In Reykjavik we got the rental car we had booked for a week and got the hell out of the city to where you want to go when you travel Iceland – the countryside.
We drove close to 300 km north, through stunning scenery, and arrived on a horse farm close to Saudarkrokur. A German-Islandic Couple runs this place, they have roundabout 70 friendly Islandic horses. Time for horsebackriding! But the next morning the weather had turned, it was drizzling rain and grey instead of sunny. So instead of going for a ride we decided to explore the northern part of Iceland by car.
We drove up through more stunning landscapes, all the way to Siglufjördur, a small fishing village. There we had the best Icelandic Fish n’ Chips up to now. Maybe the best ever, it was really really good. Cod, very fresh, the day’s catch. No Malt-vinegar, but that wasn’t a big deal.
The day ended with a beautiful sunset, promising nice weather for the next morning. And we were lucky, it was sunny the next day. Also quite windy, but this didn’t stop us from finally taking our horseback riding tip. For two hours we roamed around the backcountry, through the hills and enjoyed the wonderful views.
When we came back it was time to say goodbye and head on, back south, to the Snaefellsnes Peninsular. It was the beginning of a new era for us – the next week we were going to camp in our tent, thanks to Icelandic accommodation prices, they really drained our travel budget. We had bought a camping card in the tourist office in Reykjavik, cost us 150 Euros for two, and allowed us to stay on camp sites throughout the country for 28 days. Didn’t plan to use all the days, a week should be enough. However, in retrospect, for a week there was probably no need to get this card, a night on a campsite usually would have cost us something between 20 and 30 Euros, so we just broke even.
After another wonderfully scenic drive we arrived on a campsite next to the Hotel Eldborg, southern part of the Snaefellsnes Peninsula. It was storming by now. We found a place where the wind wouldn’t blow away our tent at once, so we pitched it up there. Well, to some it up, it wasn’t exactly a nice experience. It felt freezing cold, and inside the tent it felt like the wind was ripping it apart every moment (which it didn’t, watching it from the outside the tent barely moved at all…). Needless to say, we didn’t get a lot of sleep.

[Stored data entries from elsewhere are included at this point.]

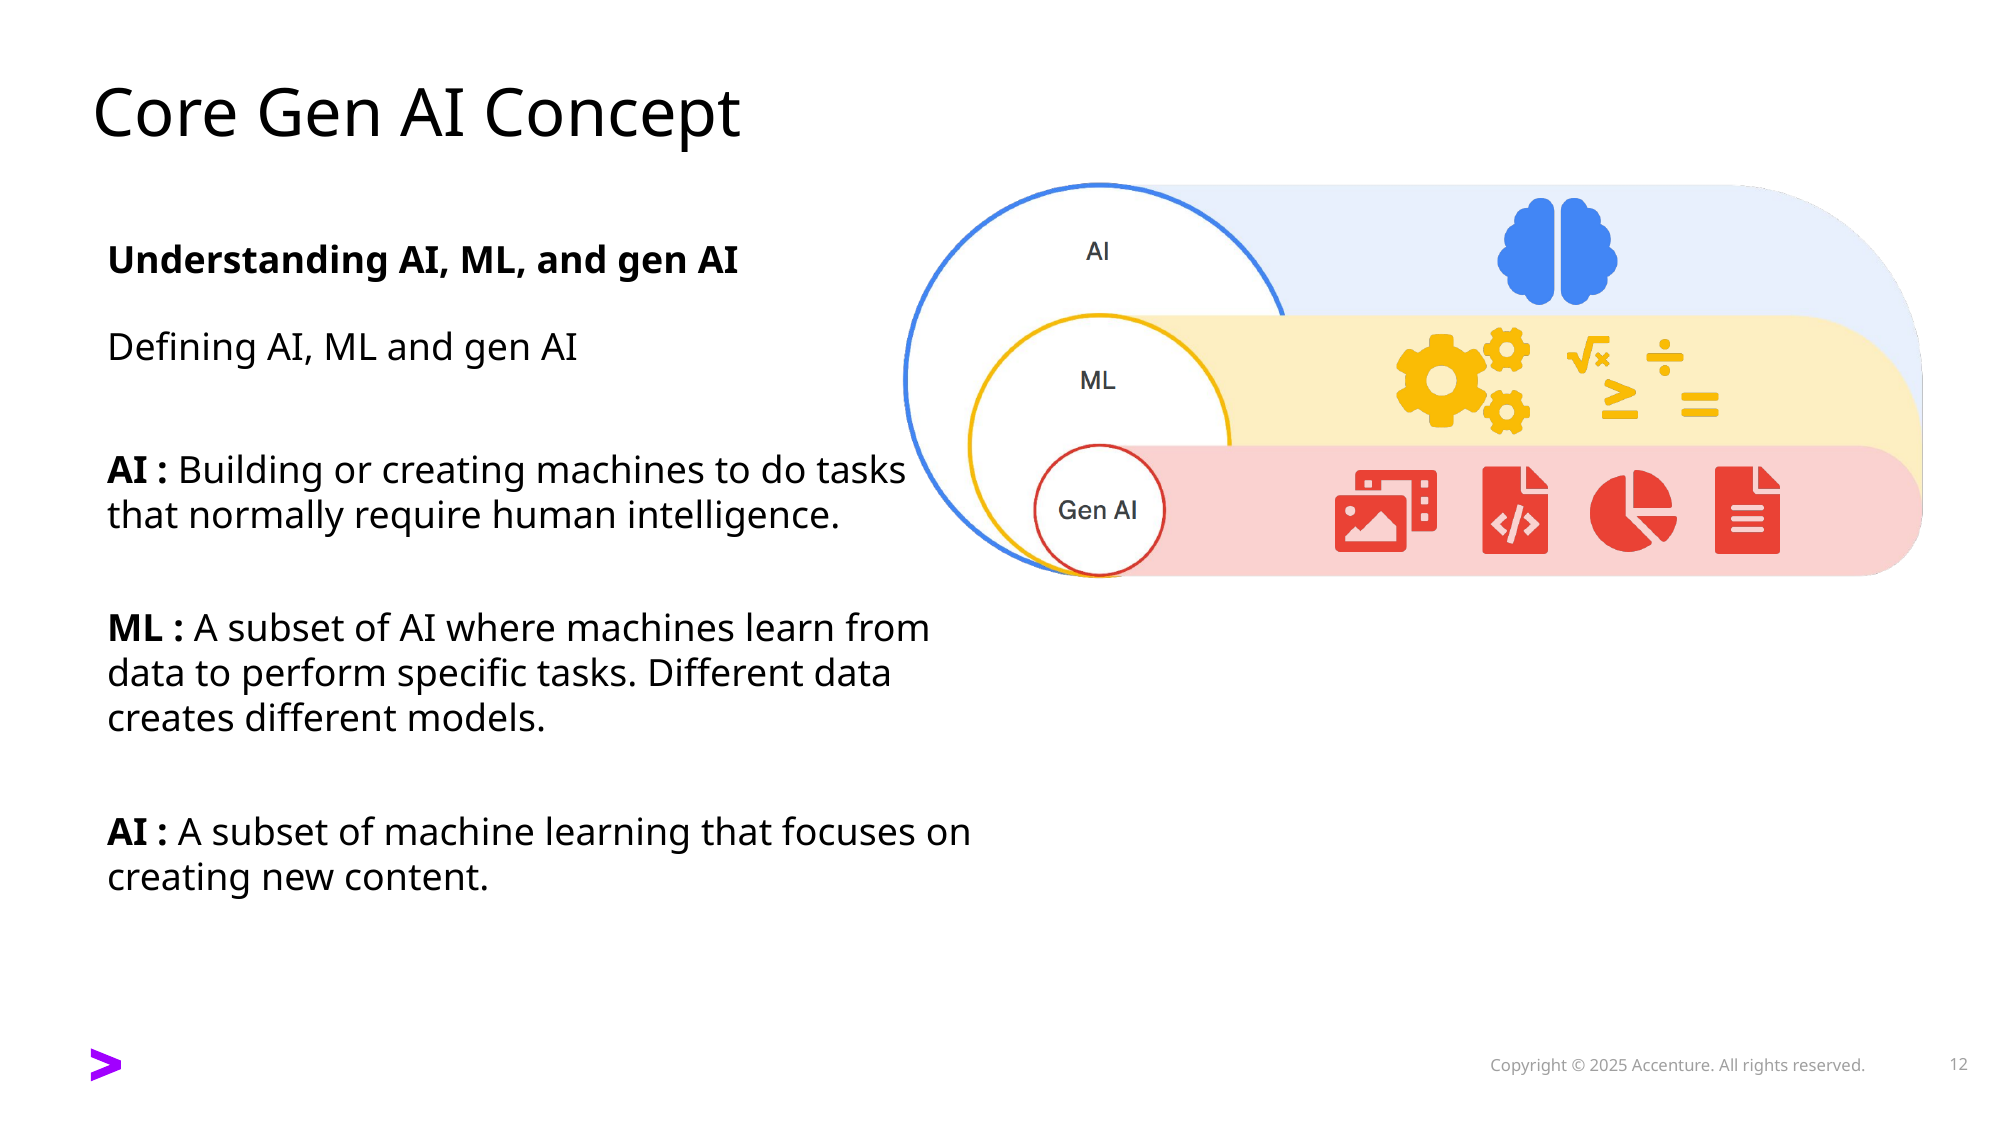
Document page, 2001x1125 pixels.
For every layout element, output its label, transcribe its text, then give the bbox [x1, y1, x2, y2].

text_box Defining AI, ML and gen AI [92, 315, 873, 376]
title Core Gen AI Concept [92, 84, 1407, 149]
text_box ML : A subset of AI where machines learn from data to perform specific tasks. Different data creates different models. [92, 596, 1000, 747]
text_box Understanding AI, ML, and gen AI [92, 228, 873, 289]
picture [873, 181, 1940, 581]
text_box AI : A subset of machine learning that focuses on creating new content. [92, 800, 1000, 905]
text_box AI : Building or creating machines to do tasks that normally require human intelligence. [92, 438, 873, 544]
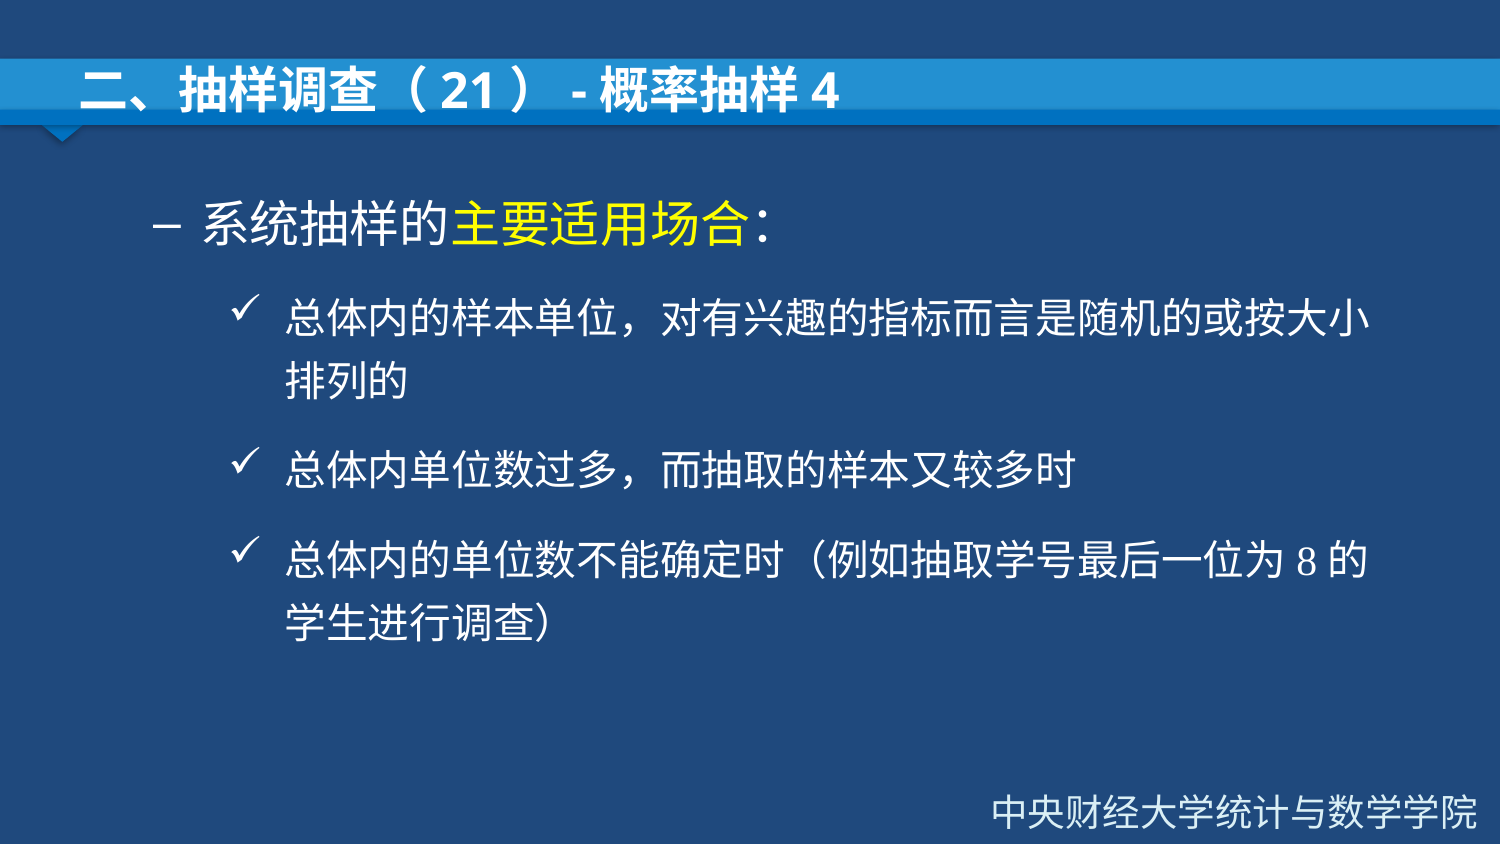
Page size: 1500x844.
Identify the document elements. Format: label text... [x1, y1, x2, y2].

title 二、抽样调查（21）-概率抽样4 [63, 54, 1414, 122]
list 系统抽样的主要适用场合： 总体内的样本单位，对有兴趣的指标而言是随机的或按大小排列的 总体内单位数过多，而抽取的样本又较多时 总体内的单位数不能确定时（例如抽取学号最后一位为8的学生进行调查） [63, 169, 1414, 785]
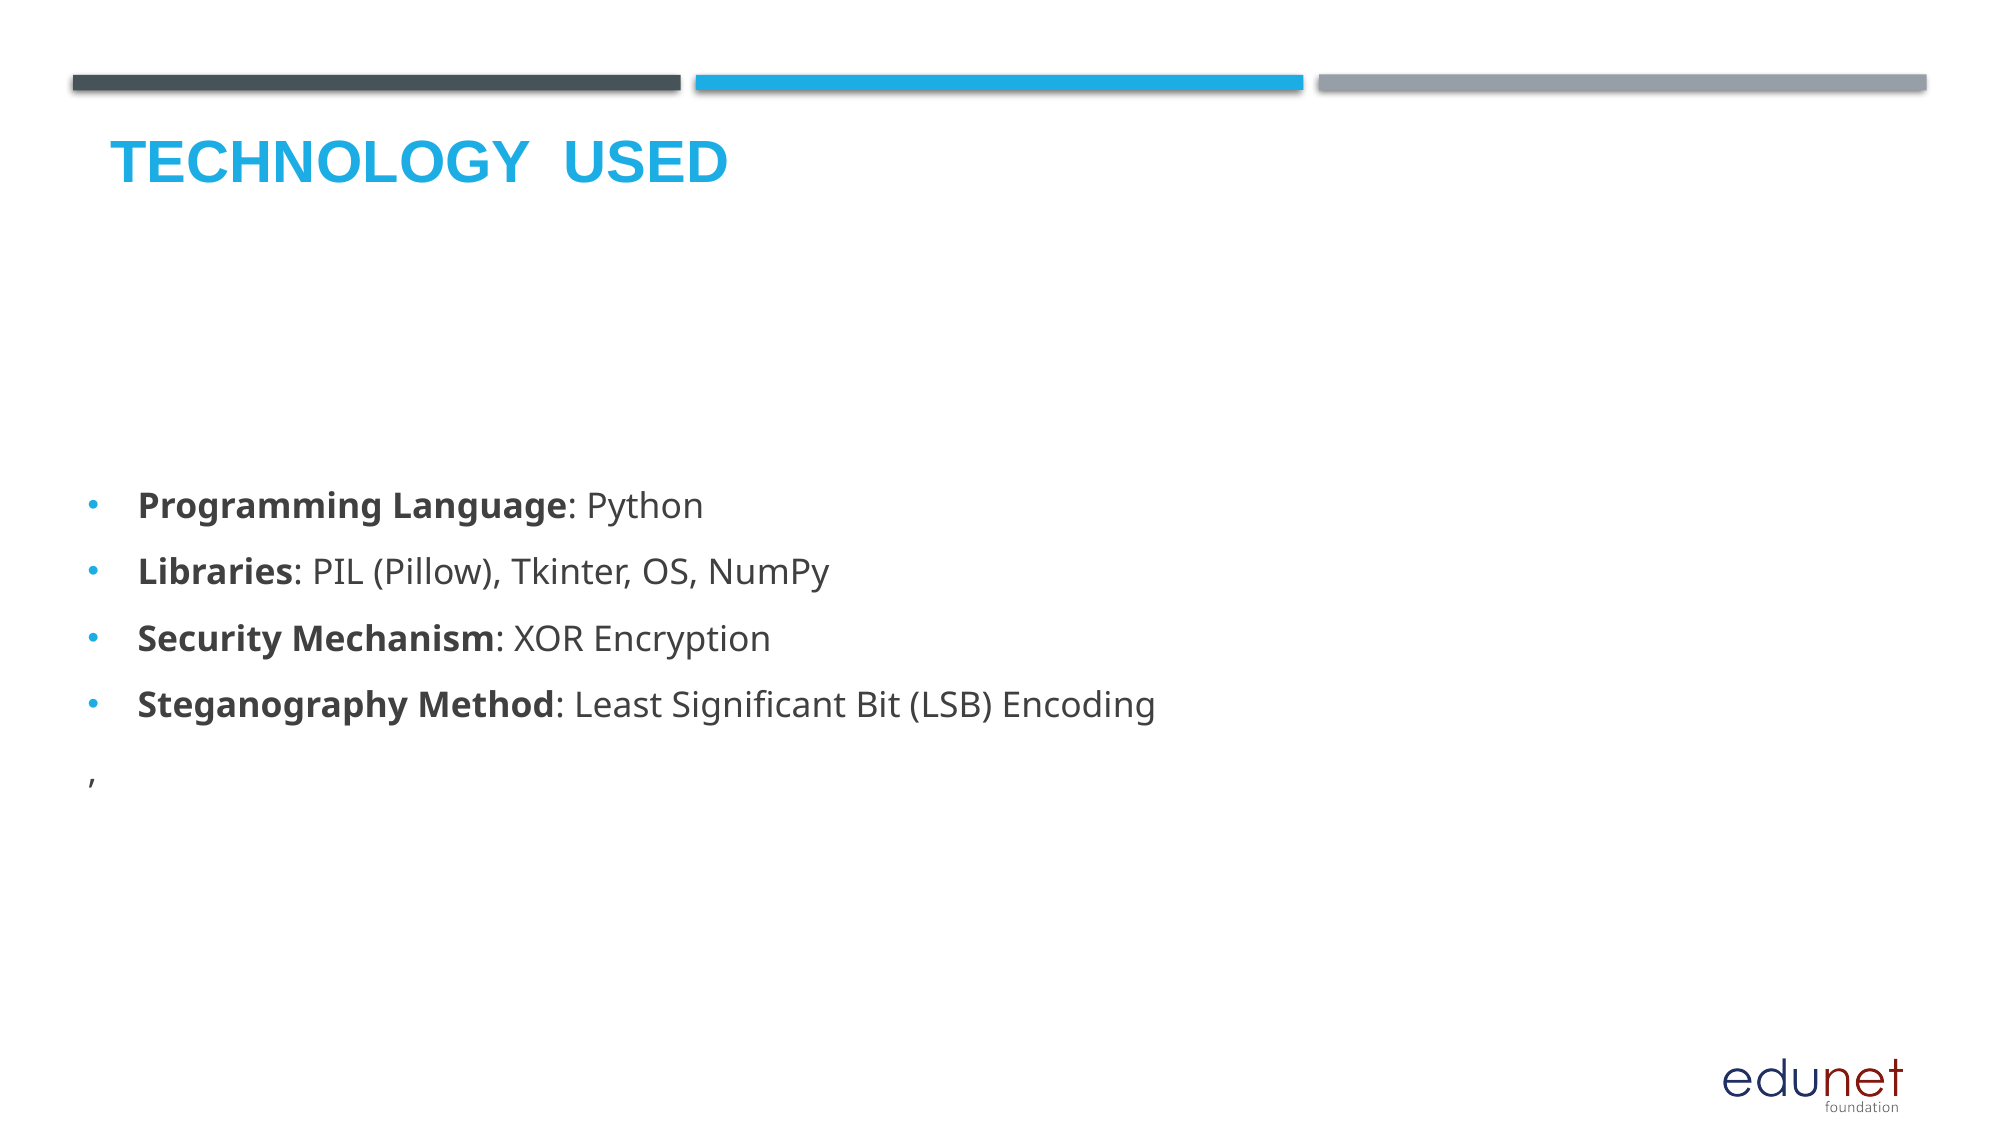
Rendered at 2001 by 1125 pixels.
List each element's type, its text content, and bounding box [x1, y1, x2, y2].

picture [1719, 1091, 1905, 1116]
title Technology used [95, 115, 1905, 178]
list Programming Language: Python Libraries: PIL (Pillow), Tkinter, OS, NumPy Security Mechanism: XOR Encryption Steganography Method: Least Significant Bit (LSB) Encoding , [72, 178, 1978, 1091]
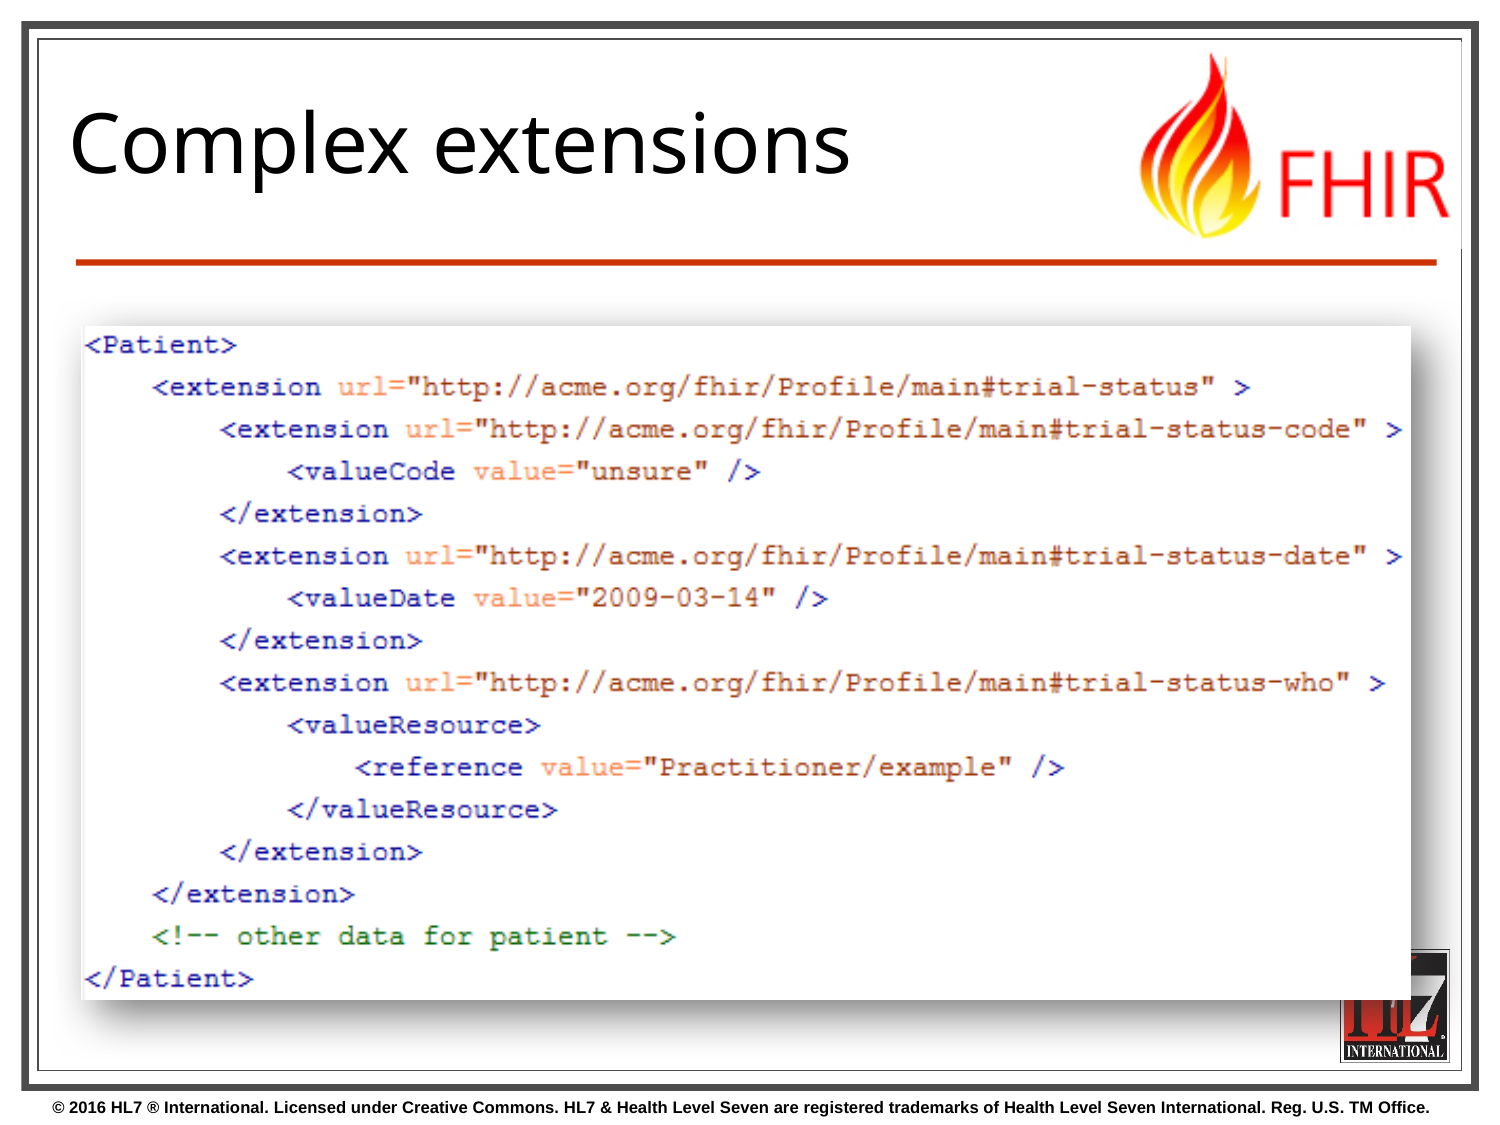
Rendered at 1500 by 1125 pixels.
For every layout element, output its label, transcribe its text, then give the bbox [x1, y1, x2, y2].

title Complex extensions [53, 54, 1128, 244]
picture [1340, 949, 1450, 1063]
picture [1128, 42, 1462, 249]
picture [80, 326, 1412, 1000]
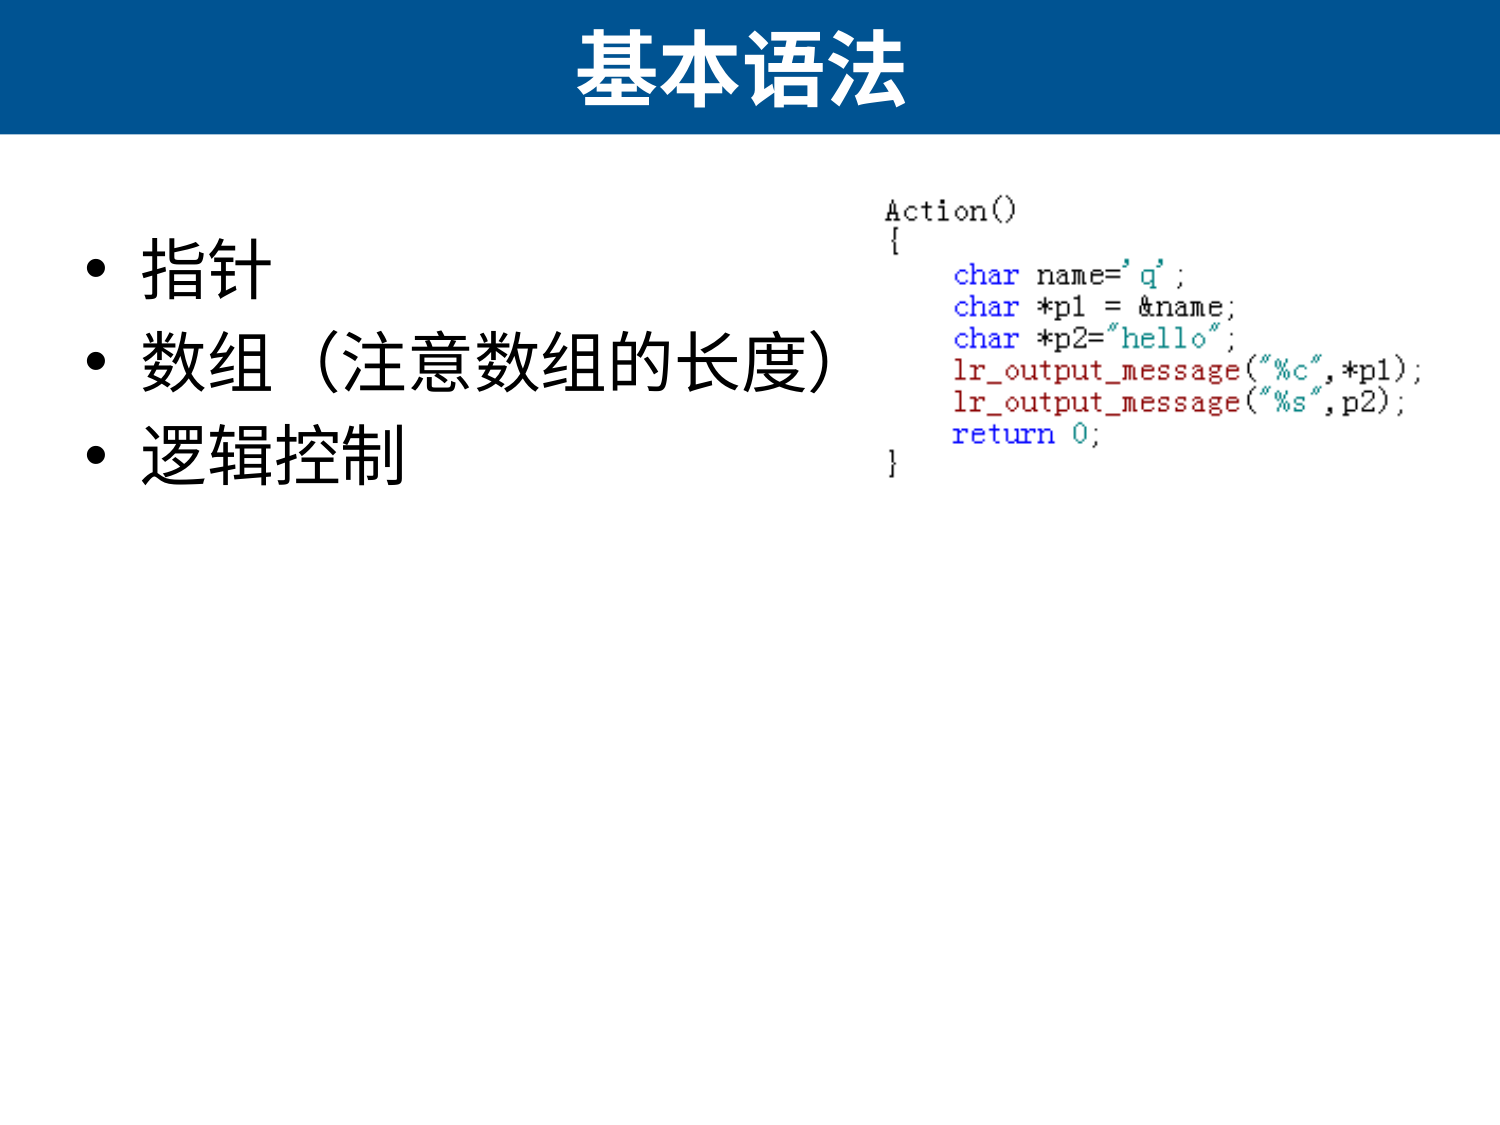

The next moring it was still considerably windy, but the sun was shining bright. We packed our stuff and got back on the road again. We had planed to stay for two nights but the campsite was kinda crappy so we moved on. Destination Sneafellsjökull National Park. A beatilful road trip again. We drove up to Hellnar and did the short hike to Arnastapi – beautilful coast line, but quite crowded, since it is the one dayhike Lonelyplanet recommends every one to do.
Along the way we had found a beautiful campsite in the little town of Olafsvik, great, clean facilities and close to the town center. The weather had also calmed down, so we pitched our tent and spent the night there. Another cold one of more to come…
After a not so good night’s sleep we hit the road again – back to Reykjavik. Well not quite, we passed the capital to get on the so-called „Golden Circle“ – a ring road with some of the major attractions of the country along the way: the Geysir, the roaring waterfall Gullfoss and the Pingvellir National Park – that’s where the European and American continental plates drift apart.
Well, all of these places are quite overrun by tourists and in the end didn’t impress us too much. Instead of staying two days in that region (the camping site we stayed on was quite nice, by the way, they have an on-site bistro where you get great pizza), we could have easily done this programm in one day and continued our journey.
So after that, the first chapter of our visit in Iceland is closed and our travel mode changes again dramatically – for the next couple of days we would have no car and travel the south by bus.
Iceland is beautiful and scenic and perfect for roadtrips. You can easily skip the guidebook’s main attractions and just enjoy all the great scenery you get to see along the way!
Iceland is fraking expensive. Camping is a great way to save some money, but be prepared for cold nights, even in summer.